(Short task)
Please copy the lines of the items below, from the line holding "family: Rubiaceae" through the end of the items, both included, and leave the pictures out.
:: Recorded information
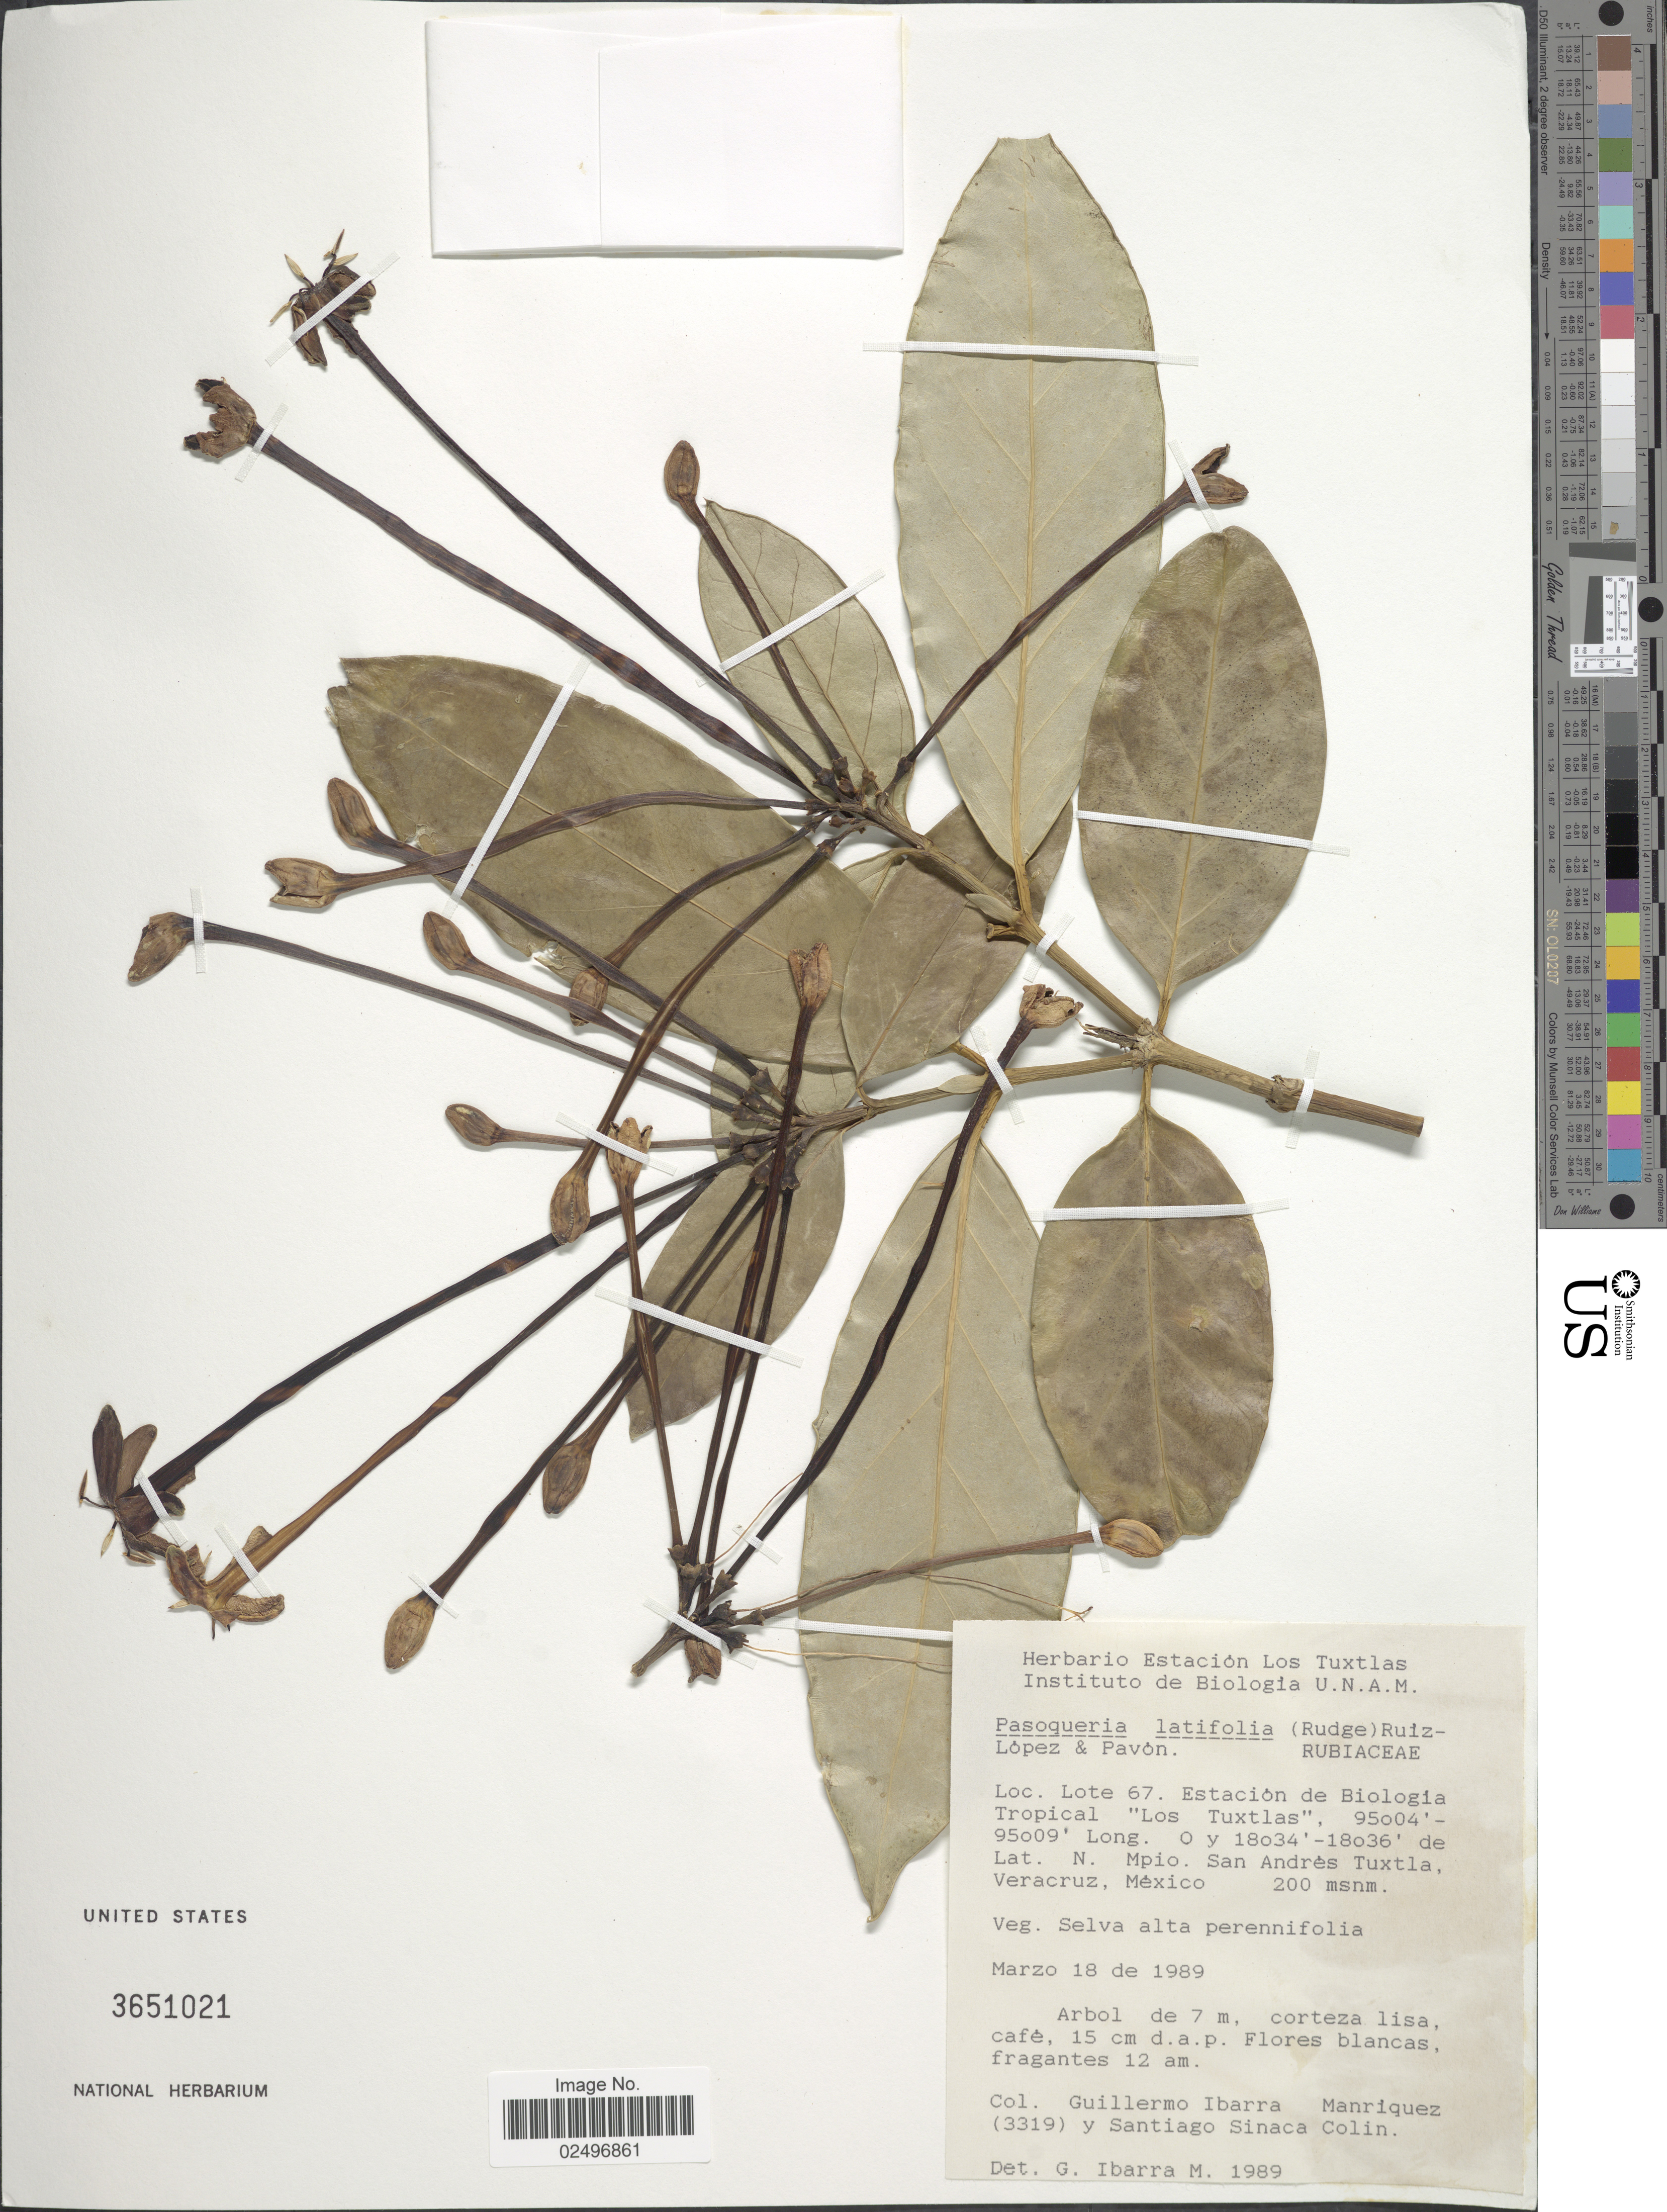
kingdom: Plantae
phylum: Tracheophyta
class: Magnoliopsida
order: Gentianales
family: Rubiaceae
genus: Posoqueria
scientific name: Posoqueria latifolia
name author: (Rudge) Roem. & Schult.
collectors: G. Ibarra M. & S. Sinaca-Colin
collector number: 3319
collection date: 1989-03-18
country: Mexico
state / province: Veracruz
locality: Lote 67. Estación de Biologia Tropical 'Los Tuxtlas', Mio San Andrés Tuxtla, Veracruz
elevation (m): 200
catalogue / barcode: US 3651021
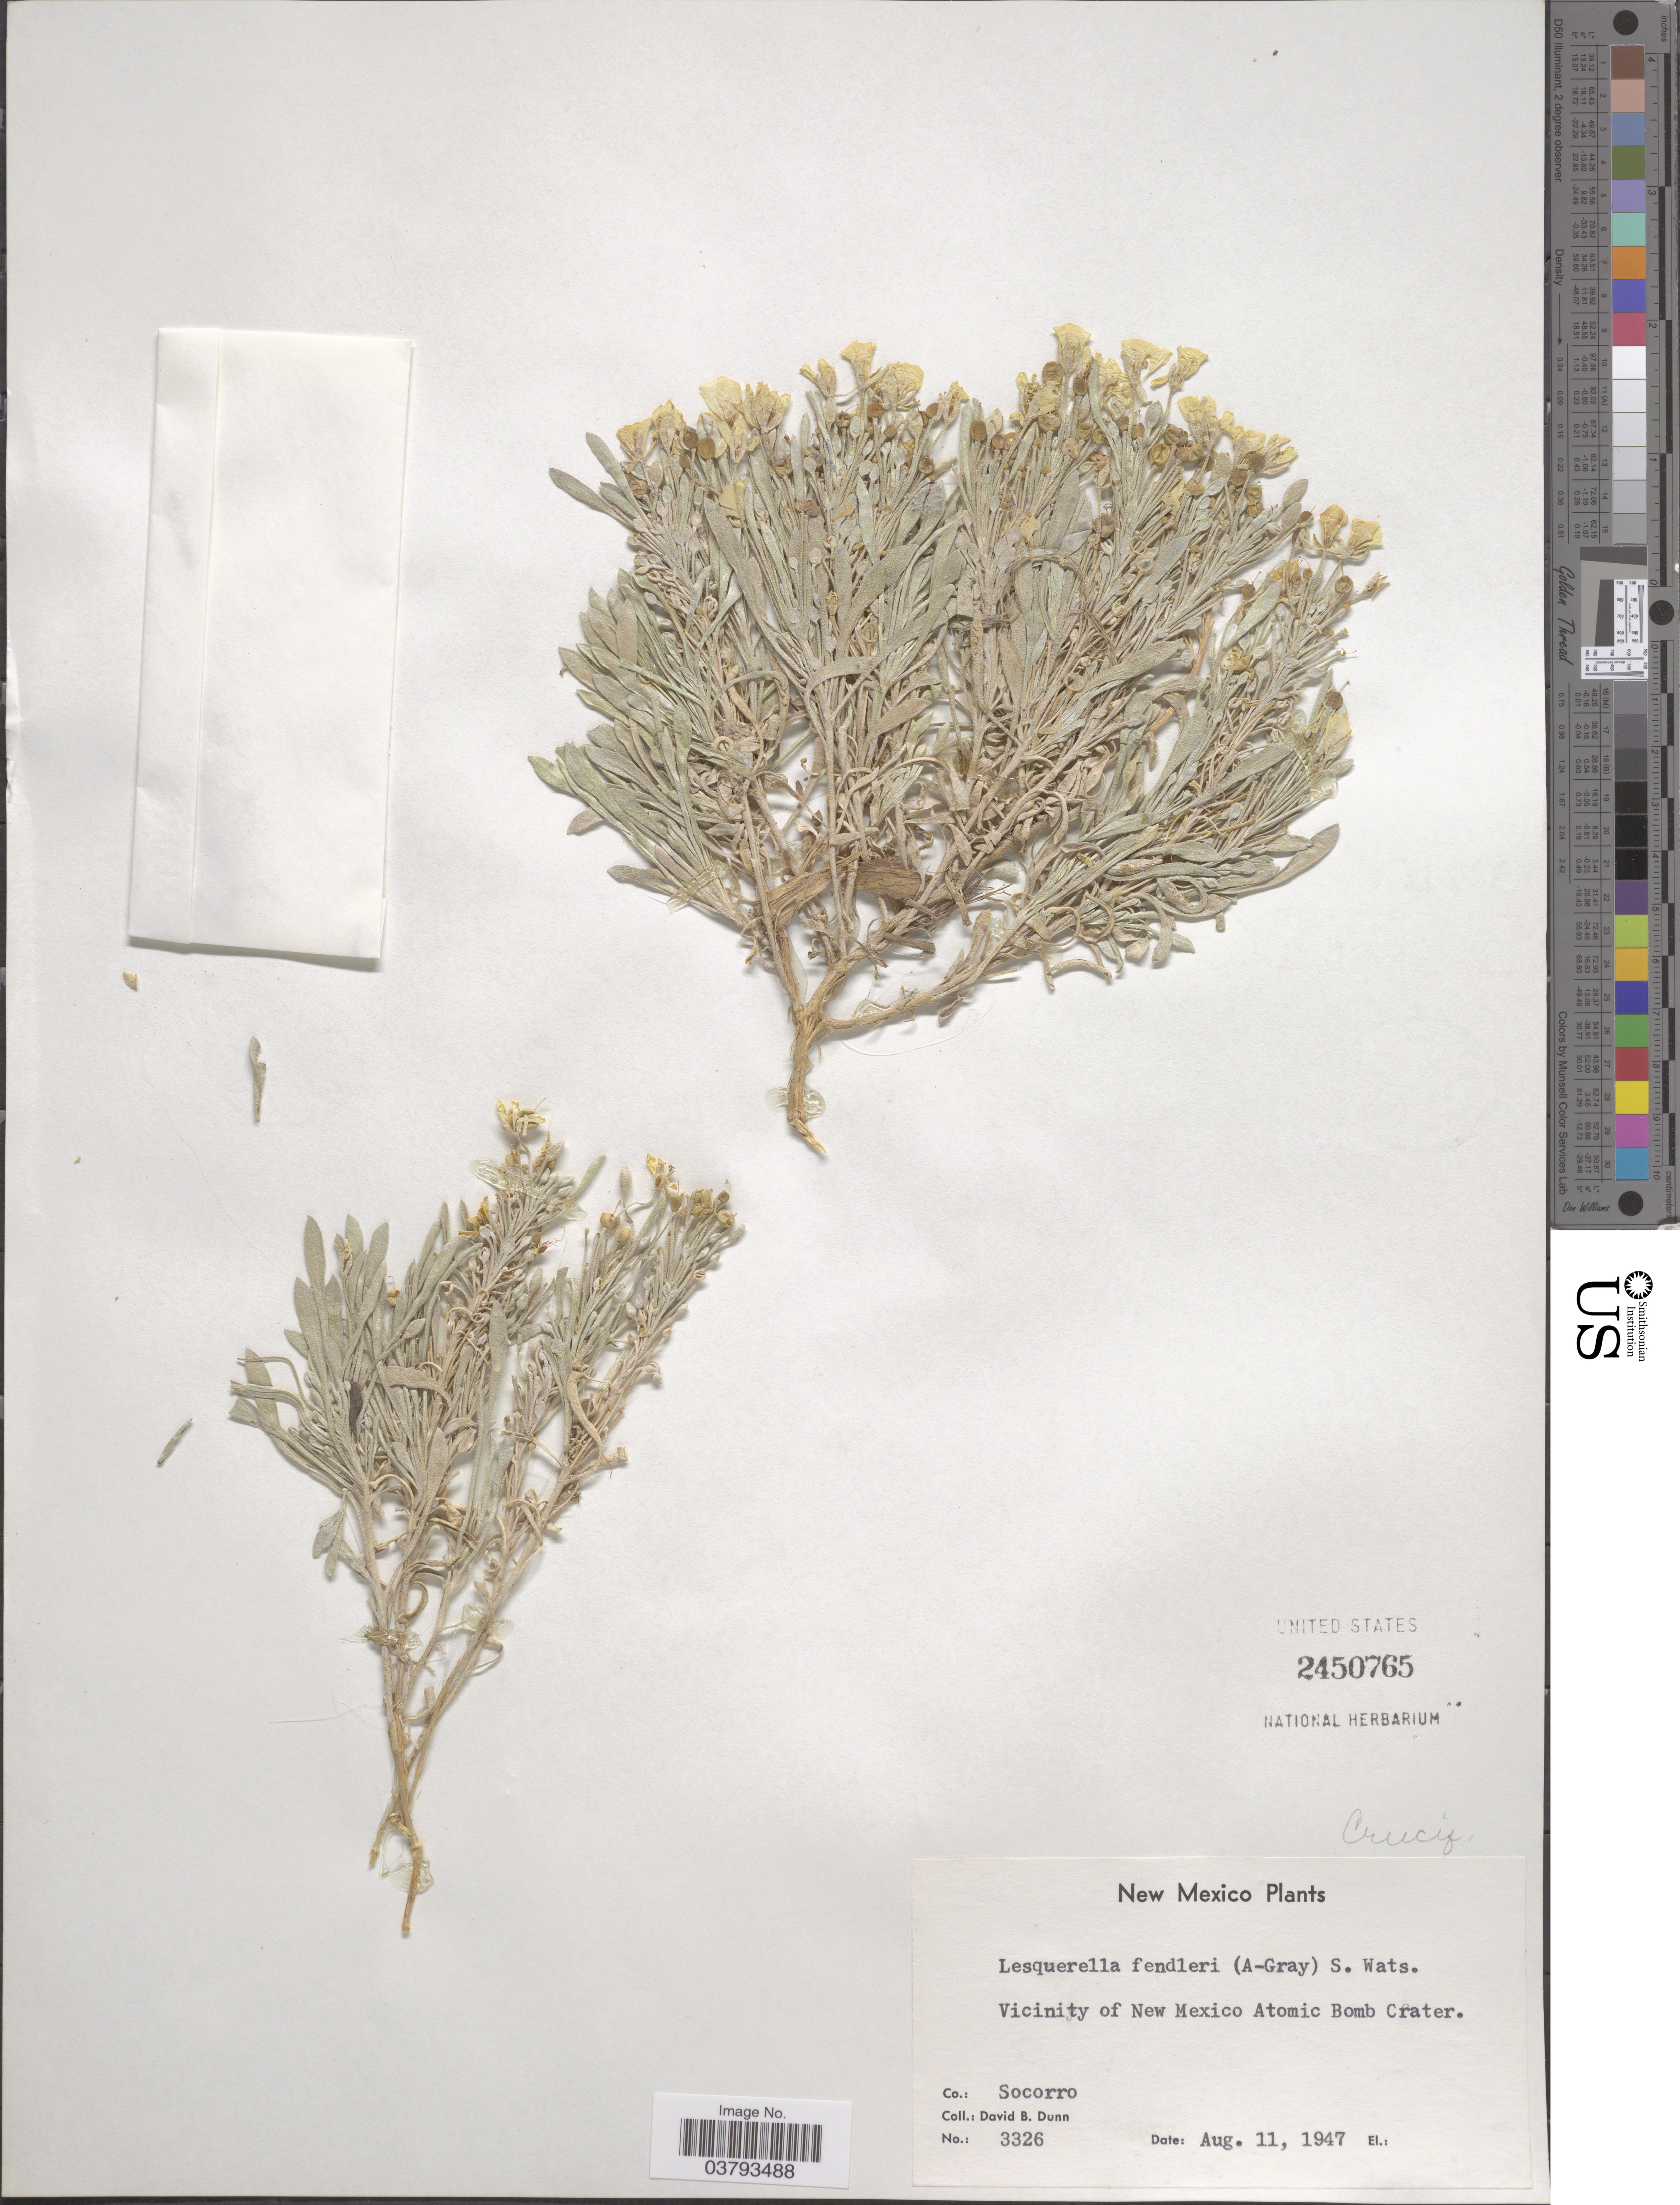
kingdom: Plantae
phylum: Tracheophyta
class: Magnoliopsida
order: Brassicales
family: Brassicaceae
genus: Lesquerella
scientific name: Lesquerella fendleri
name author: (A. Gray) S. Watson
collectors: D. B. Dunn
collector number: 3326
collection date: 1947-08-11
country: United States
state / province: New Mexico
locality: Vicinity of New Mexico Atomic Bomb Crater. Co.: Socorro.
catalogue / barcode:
::::
(Exercise output)
family: Rubiaceae
genus: Posoqueria
scientific name: Posoqueria latifolia
name author: (Rudge) Roem. & Schult.
collectors: G. Ibarra M. & S. Sinaca-Colin
collector number: 3319
collection date: 1989-03-18
country: Mexico
state / province: Veracruz
locality: Lote 67. Estación de Biologia Tropical 'Los Tuxtlas', Mio San Andrés Tuxtla, Veracruz
elevation (m): 200
catalogue / barcode: US 3651021
kingdom: Plantae
phylum: Tracheophyta
class: Magnoliopsida
order: Brassicales
family: Brassicaceae
genus: Lesquerella
scientific name: Lesquerella fendleri
name author: (A. Gray) S. Watson
collectors: D. B. Dunn
collector number: 3326
collection date: 1947-08-11
country: United States
state / province: New Mexico
locality: Vicinity of New Mexico Atomic Bomb Crater. Co.: Socorro.
catalogue / barcode:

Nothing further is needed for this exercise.